Smartphones and tablets have become the default computing device for most users. As the significant amount of time spent by most users on their mobile devices, so too have the storage needs of users increased significantly. The average smartphone user uses their smartphone to capture high resolution videos, play increasingly high graphic games, install close to 10 social networking apps and still needs the storage space for storing other official and personal documents. Smartphone manufacturers have offset some of this demand with the help of cloud storage and memory card slots, however it is now clear that smartphones will need bigger storage spaces. As Meizu MX3, world’s first 128GB smartphone hits the Chinese markets this week, we may need to answer, are memory cards heading the way of CDs and Floppy Disks?
Burgeoning Internal Memory
Most of us are familiar with the famous Moore’s Law, which talks about the reduction in size of transistors in computing devices, which in turns leads to an exponential increase in computing capability and memory capacities of computing devices. The law has held good for over 2 decades now. Take a look at your first iPod and the current Generation of smartphones and you will realise just how much the capacity of portable devices has gone up. The year 2014 beckons with it an age of high storage smartphones and devices. Samsung, the world’s largest manufacturer of storage devices have already begun the mass manufacture of 128GB embedded NAND flash storage modules. Smartphones coming out starting February will feature a 128GB variants that may begin an upward motion of smartphone internal memory. Expect Samsung’s Galaxy S5, LG G3, Sony Xperia Z successor and iPhone 6 to all feature 128GB storage variant that may not cost significantly more than the launch price of current flagships.
The Internal Memory vs. Memory Card Slot Argument
For most smartphone manufacturers, the constant struggle has always been to decide between having a memory card expansion slot and not. The main argument used is that the performance of internal storage is always faster than expandable storage. However in the age of cloud computing, data affinity is certainly better for expandable storage than Cloud storage. Simply, a smartphone reads data faster from a memory card than from a Cloud service connected remotely. Typical 3G connection transfers data at 2Mb/s when the user is stationary whereas MicroSD card transfers data starting at 2MB/s to up to 104MB/s. Clearly MicroSD cards are a better solution than cloud storage in terms of transfer speed. Users may not necessarily feel the difference and may only need that extra storage to store their favourite music and pictures.

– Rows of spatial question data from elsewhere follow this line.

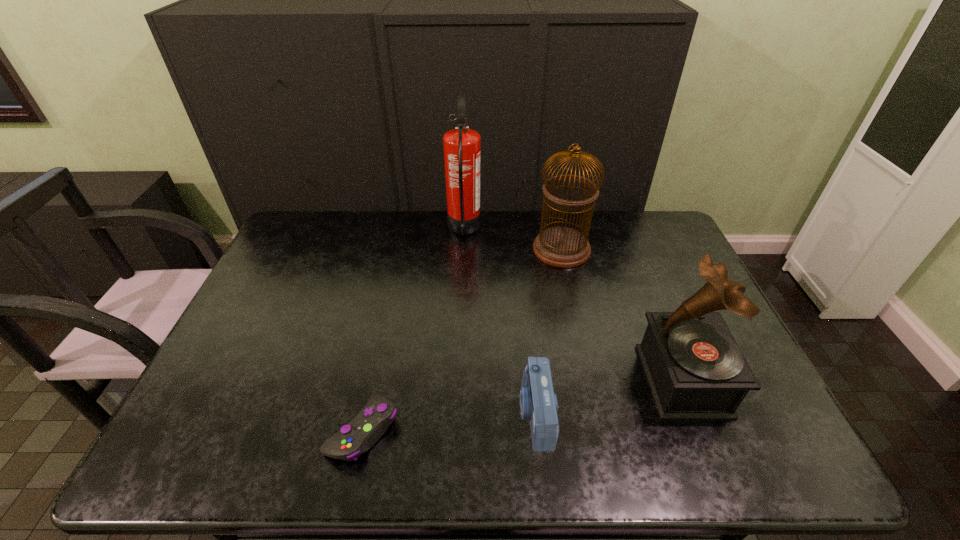
What are the coordinates of `free space located on the front-facing side of the fourth object from left to right` in the screenshot? It's located at (433, 249).

Where is `free region located 0.340m at the horn opening of the rightmost object`? This screenshot has height=540, width=960. free region located 0.340m at the horn opening of the rightmost object is located at coordinates click(511, 381).

Image resolution: width=960 pixels, height=540 pixels. Find the location of `vacant space located at the horn opening of the rightmost object`. vacant space located at the horn opening of the rightmost object is located at coordinates (495, 381).

The image size is (960, 540). What are the coordinates of `blank space located 0.110m at the horn opening of the rightmost object` in the screenshot? It's located at (602, 381).

Find the location of a particular element. vacant space situated 0.080m on the lens of the camera is located at coordinates (487, 413).

The width and height of the screenshot is (960, 540). Find the location of `vacant position located 0.150m on the lens of the camera`. vacant position located 0.150m on the lens of the camera is located at coordinates point(457,413).

This screenshot has height=540, width=960. What are the coordinates of `free space located 0.160m on the lens of the camera` in the screenshot? It's located at (452, 413).

Where is `free space located on the right of the leftmost object`? free space located on the right of the leftmost object is located at coordinates (420, 430).

Locate an element on the screen. Image resolution: width=960 pixels, height=540 pixels. fire extinguisher that is at the far edge is located at coordinates (461, 145).

Locate an element on the screen. birdcage that is at the far edge is located at coordinates (565, 247).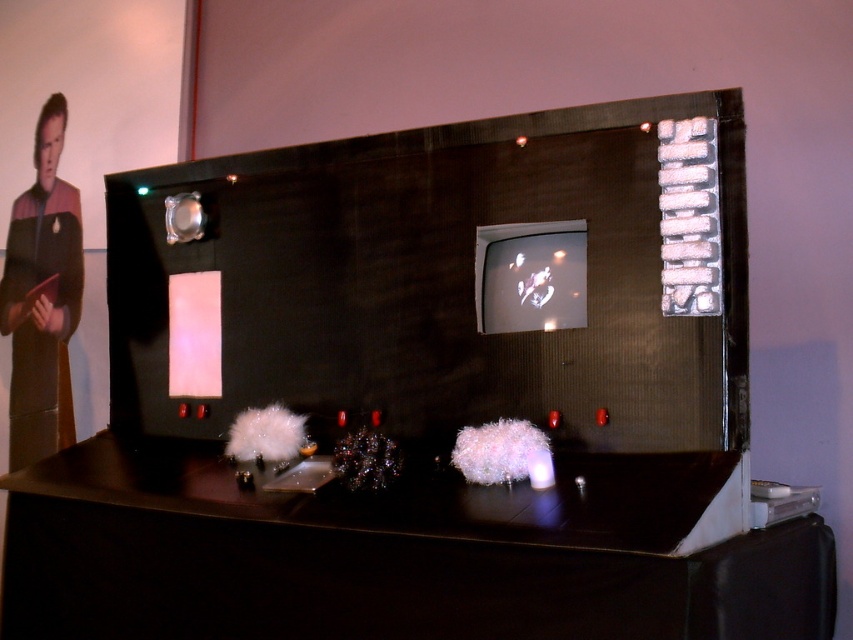
Question: Which point is closer to the camera taking this photo?

Choices:
 (A) (67, 540)
 (B) (56, 444)

Answer: (A)

Question: Can you confirm if dark wood table at center is thinner than uniform fabric man at left?

Choices:
 (A) yes
 (B) no

Answer: (B)

Question: Is dark wood table at center to the right of uniform fabric man at left from the viewer's perspective?

Choices:
 (A) no
 (B) yes

Answer: (B)

Question: In this image, where is dark wood table at center located relative to uniform fabric man at left?

Choices:
 (A) below
 (B) above

Answer: (A)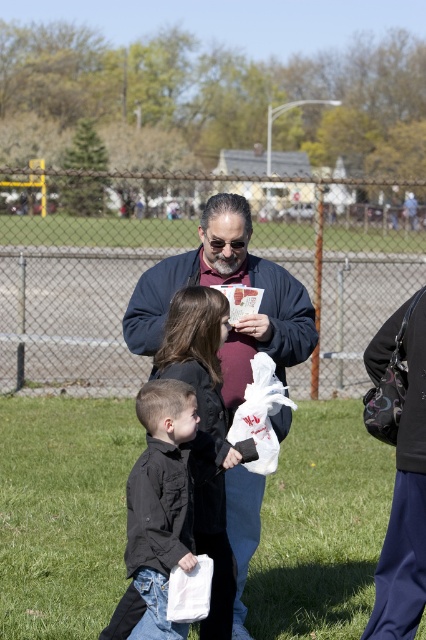
Does dark blue jacket at center lie in front of black matte shirt at center?

No, dark blue jacket at center is behind black matte shirt at center.

This screenshot has height=640, width=426. I want to click on dark blue jacket at center, so click(x=224, y=282).

At what (x,y) coordinates should I click in order to perform the action: click on dark blue jacket at center. Please return your answer as a coordinate pair (x, y). Looking at the image, I should click on (224, 282).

Will MicroSD Cards Die Out?
As smartphone capacity increases more users will prefer going for higher capacity machines. The typical smartphone still houses only 8GB of internal storage, an increasing chunk of which is used by OS and pre-installed bundled apps. However increased data consumption will keep increasing the need for more storage space. Most smartphones feature a microSD card slot. The sales of microSD cards is an added bonus to most manufacturers as well as it is one of the top selling smartphone accessory. The major argument in favour of microSD cards is also the exorbitant price of high end smartphones. The 64GB variant of Samsung Galaxy S4 costs INR 42,000 while the 16 GB variant costs a little over INR 34,000. A look at memory cards price list will show us just how much more viable it is for users to buy a 16GB variant and then invest in a memory card. The higher storage variants of popular smartphones are in fact all but absent in Indian e-commerce stores as well largely due to their exorbitant cost. It is clear that the 128GB smartphone may not ruffle any feathers.
The lowering of cost for memory devices as well as increase in capacity is definitely good news for the users. Even though internal storage of devices is on the rise, users may not yet shun the external memory cards for higher capacity models just yet. That is of course if smartphone manufacturers give them the choice. If smartphone makers go the way of Apple and refuse to provide expandable memory slots for their phones, users may just have to bit the bullet and buy a higher capacity model. However for now, such a scene is almost unthinkable. It seems that memory cards may not be heading the way of the floppy drive but instead be heading the way of external hard disk drives, as a means of quick data transfer and cheap extra storage.